Controversial Texas Mayor Named Regional Administrator for HUD

Controversial Irving, Texas, Mayor Beth Van Duyne recently announced that she accepted a new job as a regional administrator for HUD. She will oversee HUD in Texas, Oklahoma, New Mexico, Arkansas, and Louisiana.

For more than a decade on the Irving City Council, Van Duyne made national headlines for her vocal stances on illegal immigration and controversial comments on her northeast Texas city’s Muslim population. Most memorably, she served up a passionate response to reports of an Islamic tribunal in Irving issuing non-binding rulings on civil disputes using Sharia law.

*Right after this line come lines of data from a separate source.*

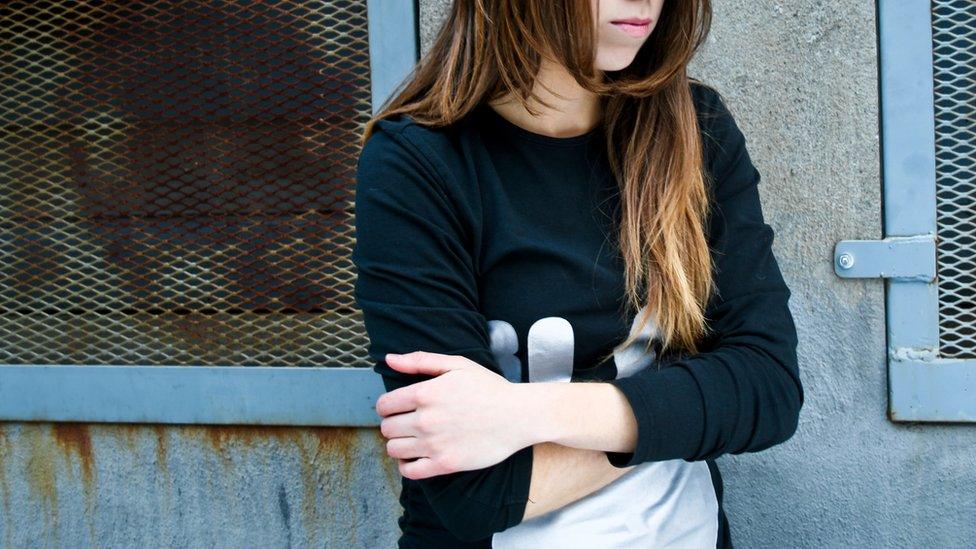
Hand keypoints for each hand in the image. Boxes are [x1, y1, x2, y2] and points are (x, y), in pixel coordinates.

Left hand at [375, 351, 527, 479]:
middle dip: (392, 424)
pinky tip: (416, 457)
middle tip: (407, 423)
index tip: (397, 408)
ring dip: (398, 444)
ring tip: (412, 439)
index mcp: (425, 393)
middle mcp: (425, 420)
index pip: (383, 406)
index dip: (386, 407)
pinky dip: (406, 465)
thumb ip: (420, 361)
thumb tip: (389, 359)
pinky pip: (409, 471)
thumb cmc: (489, 388)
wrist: (518, 415)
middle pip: (387, 428)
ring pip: (393, 449)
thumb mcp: (457, 365)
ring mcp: (434, 444)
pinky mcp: (445, 464)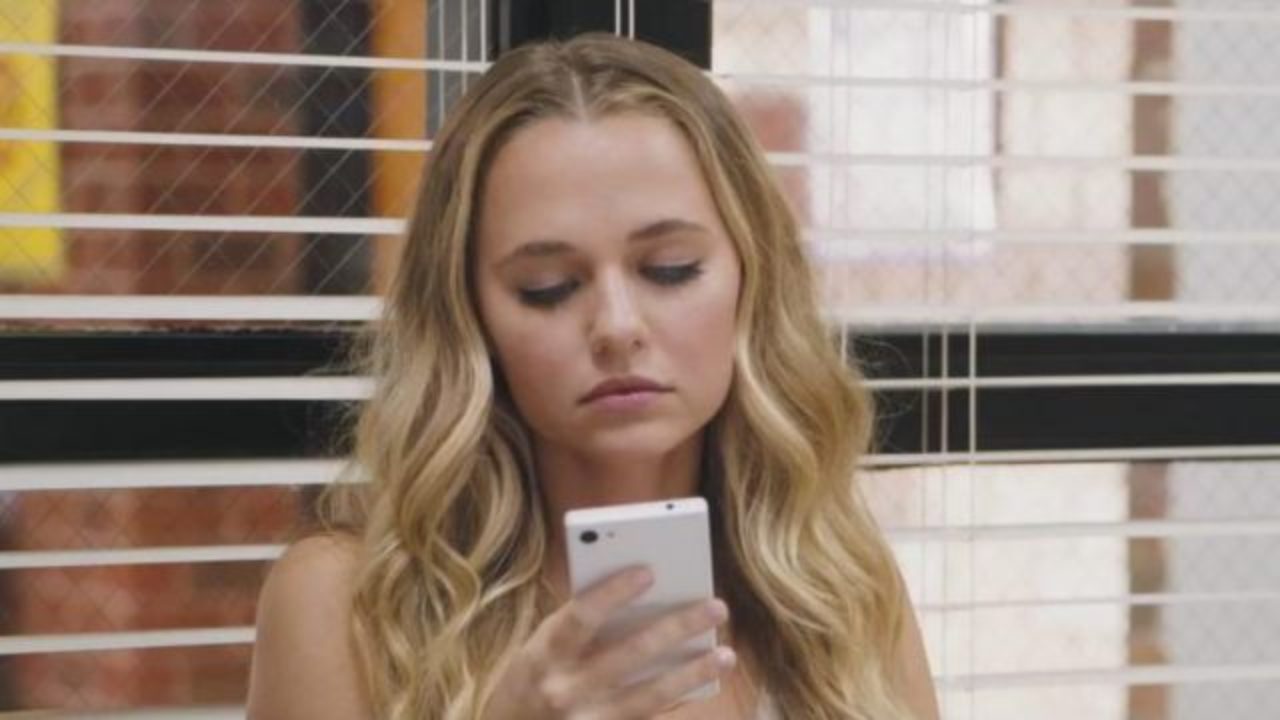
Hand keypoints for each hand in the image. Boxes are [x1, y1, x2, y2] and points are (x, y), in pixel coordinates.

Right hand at [483, 566, 735, 718]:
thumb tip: (643, 597)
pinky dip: (677, 699)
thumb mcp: (540, 649)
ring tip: (726, 654)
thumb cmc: (532, 679)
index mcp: (543, 654)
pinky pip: (649, 718)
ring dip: (692, 673)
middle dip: (677, 627)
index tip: (649, 571)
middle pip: (630, 653)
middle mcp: (563, 689)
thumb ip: (580, 626)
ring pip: (650, 694)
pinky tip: (703, 684)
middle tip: (716, 606)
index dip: (613, 593)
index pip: (581, 616)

In a Feb. 6, 2015, Facebook post, she dubbed the panel a “Sharia Law Court” and said she was “working to better understand” it. “I will not stand idle and will fight with every fiber of my being against this action,” she wrote. “Our nation cannot be so overly sensitive in defending other cultures that we stop protecting our own.”

Van Duyne also, until earlier this year, was named as a co-defendant in a defamation lawsuit filed by the father of Mohamed, the Muslim teen accused in 2015 of bringing a hoax bomb to school. The suit cited Van Duyne’s Sept. 21, 2015, visit to Glenn Beck’s show, where the host posited a theory that “for some reason Irving is important to the Islamists, not the Muslims, but the Islamists” in some larger plot. Van Duyne “did not object to or correct any of the comments,” the suit claimed. Van Duyne and Beck were both dismissed from the defamation lawsuit in January.

Van Duyne’s prior experience includes stints as an executive with business management and consulting firm Akili, and she previously ran her own marketing company. She was first elected to the Irving City Council in 2004 and has finished her second mayoral term.